RFI : Quelle a été votre réaction à la vue de ces images de chasse aux juifs dans un aéroport du Caucase ?
Anne Le Huérou : Évidemment, j’étais sans voix. D’autant plus que j’étais il y a quelques jours à Helsinki avec des collègues du Nord-Caucase et en particulier du Daguestan. On n’a absolument pas évoqué la possibilité d’une action de ce type-là, même si bien sûr la situation au Proche-Orient pouvait occasionner certaines tensions sur les réseaux sociaux, je pense que personne ne pouvait imaginer une chose pareille.
Effectivement, des incidents avaient commencé dès samedi dans d’autres républiques du Nord-Caucase, en Kabardino-Balkarie et en Karatchaïevo-Tcherkessie. Mais là, on a eu vraiment un épisode d’une force et d’une brusquerie tout à fait inattendue, même dans ce contexte de la situation au Proche-Orient qui joue le rôle d’étincelle.
Il y a des mouvements organisés dans cette région du Nord-Caucase qui pourraient justement jouer sur cette situation ?
Des mouvements organisés, c’est difficile à dire dans le contexte général de la Russie où plus aucune opposition n’est tolérée et où l’espace public est totalement réduit à quelques réseaux sociaux, mais qui justement peuvent, en l’absence d’un espace public régulé et démocratique, enflammer les choses très rapidement.
Il y a des tensions sociales au Daguestan. Il y a eu beaucoup et il y a encore des tensions religieuses à l’intérieur de la communauté musulmane, mais il n’y a pas de tensions particulières entre juifs et musulmans au Daguestan.
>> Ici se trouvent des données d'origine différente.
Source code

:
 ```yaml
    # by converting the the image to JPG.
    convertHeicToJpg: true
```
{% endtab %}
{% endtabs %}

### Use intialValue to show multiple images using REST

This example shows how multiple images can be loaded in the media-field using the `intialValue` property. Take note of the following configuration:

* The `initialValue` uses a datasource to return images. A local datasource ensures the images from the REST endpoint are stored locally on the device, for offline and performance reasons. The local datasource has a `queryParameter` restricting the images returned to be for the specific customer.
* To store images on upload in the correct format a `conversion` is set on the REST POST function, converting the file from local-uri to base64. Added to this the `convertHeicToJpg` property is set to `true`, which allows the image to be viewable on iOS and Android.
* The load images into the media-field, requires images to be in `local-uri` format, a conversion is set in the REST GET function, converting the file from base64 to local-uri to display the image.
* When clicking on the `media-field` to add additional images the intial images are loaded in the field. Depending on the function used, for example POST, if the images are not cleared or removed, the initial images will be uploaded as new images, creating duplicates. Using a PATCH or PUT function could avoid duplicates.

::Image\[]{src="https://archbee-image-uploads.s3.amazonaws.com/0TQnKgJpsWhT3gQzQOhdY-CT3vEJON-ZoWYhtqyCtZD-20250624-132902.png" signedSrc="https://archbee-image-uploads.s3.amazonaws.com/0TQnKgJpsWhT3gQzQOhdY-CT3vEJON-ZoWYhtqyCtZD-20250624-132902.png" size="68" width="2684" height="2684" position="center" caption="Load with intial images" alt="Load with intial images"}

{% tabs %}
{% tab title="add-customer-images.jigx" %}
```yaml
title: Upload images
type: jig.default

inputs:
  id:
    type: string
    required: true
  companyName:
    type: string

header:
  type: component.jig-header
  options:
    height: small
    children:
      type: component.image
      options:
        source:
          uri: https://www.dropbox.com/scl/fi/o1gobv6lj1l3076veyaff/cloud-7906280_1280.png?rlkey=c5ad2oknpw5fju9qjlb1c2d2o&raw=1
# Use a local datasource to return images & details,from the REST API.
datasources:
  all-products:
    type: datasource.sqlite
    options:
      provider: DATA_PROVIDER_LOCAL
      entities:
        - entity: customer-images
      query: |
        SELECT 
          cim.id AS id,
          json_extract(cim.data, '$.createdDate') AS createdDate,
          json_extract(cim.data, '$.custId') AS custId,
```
Il y a depuis très longtemps une communauté juive appelée « juifs des montagnes » au Daguestan, mais une communauté aujourd’hui réduite à peu près 1 500 personnes. Des gens qui pour beaucoup ont quitté la Fédération de Russie pour Israël après la fin de l’Union soviétique. Tout cela remonte à beaucoup de temps. C’est peut-être en raison de ce fait-là qu’il y a eu des rumeurs, manipulées manifestement autour du fait que certains pourraient être en train de rentrer craignant bien sûr la situation sur le territoire d’Israël aujourd’hui. Mais c’est encore difficile de démêler tous les fils de cette situation.
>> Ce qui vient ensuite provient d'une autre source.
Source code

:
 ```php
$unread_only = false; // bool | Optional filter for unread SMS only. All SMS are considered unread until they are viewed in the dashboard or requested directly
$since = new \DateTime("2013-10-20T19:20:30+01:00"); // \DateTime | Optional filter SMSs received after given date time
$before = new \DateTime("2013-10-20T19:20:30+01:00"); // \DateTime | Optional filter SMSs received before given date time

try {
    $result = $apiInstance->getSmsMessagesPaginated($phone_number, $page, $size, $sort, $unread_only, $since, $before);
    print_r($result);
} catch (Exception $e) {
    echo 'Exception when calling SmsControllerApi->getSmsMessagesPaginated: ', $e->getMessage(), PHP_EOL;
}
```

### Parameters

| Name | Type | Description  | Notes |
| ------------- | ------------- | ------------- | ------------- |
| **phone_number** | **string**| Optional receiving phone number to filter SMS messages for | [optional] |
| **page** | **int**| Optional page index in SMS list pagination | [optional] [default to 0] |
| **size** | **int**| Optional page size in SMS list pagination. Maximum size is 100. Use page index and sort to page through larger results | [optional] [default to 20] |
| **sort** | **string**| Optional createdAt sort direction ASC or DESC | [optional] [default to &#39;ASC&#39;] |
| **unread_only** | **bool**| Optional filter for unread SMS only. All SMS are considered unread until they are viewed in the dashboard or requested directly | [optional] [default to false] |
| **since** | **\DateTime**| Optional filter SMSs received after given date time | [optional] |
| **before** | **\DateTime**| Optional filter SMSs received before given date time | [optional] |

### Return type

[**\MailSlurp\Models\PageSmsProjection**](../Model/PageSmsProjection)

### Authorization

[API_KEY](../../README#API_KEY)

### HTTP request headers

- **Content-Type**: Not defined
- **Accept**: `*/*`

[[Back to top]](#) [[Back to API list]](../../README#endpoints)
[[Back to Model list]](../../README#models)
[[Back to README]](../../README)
Le Daguestan est une République très pauvre. Sa population subit elle-même – et ça beaucoup d’observateurs russes l’ont dit sur les chaînes indépendantes – des discriminations très fortes en dehors du Daguestan. C’est aussi une région qui a payé un très lourd tribut pour la mobilisation dans la guerre en Ukraine. Il y avait d’ailleurs eu des protestations l’année dernière au moment de la grande mobilisation de septembre 2022 parce qu’il y avait le taux de décès le plus important quasiment avec la Bouriatie de toute la Fédération de Russie dans les pertes dans la guerre en Ukraine. Donc les raisons du mécontentement social et politique sont très nombreuses. C’est une région explosive et vulnérable à un discours simpliste.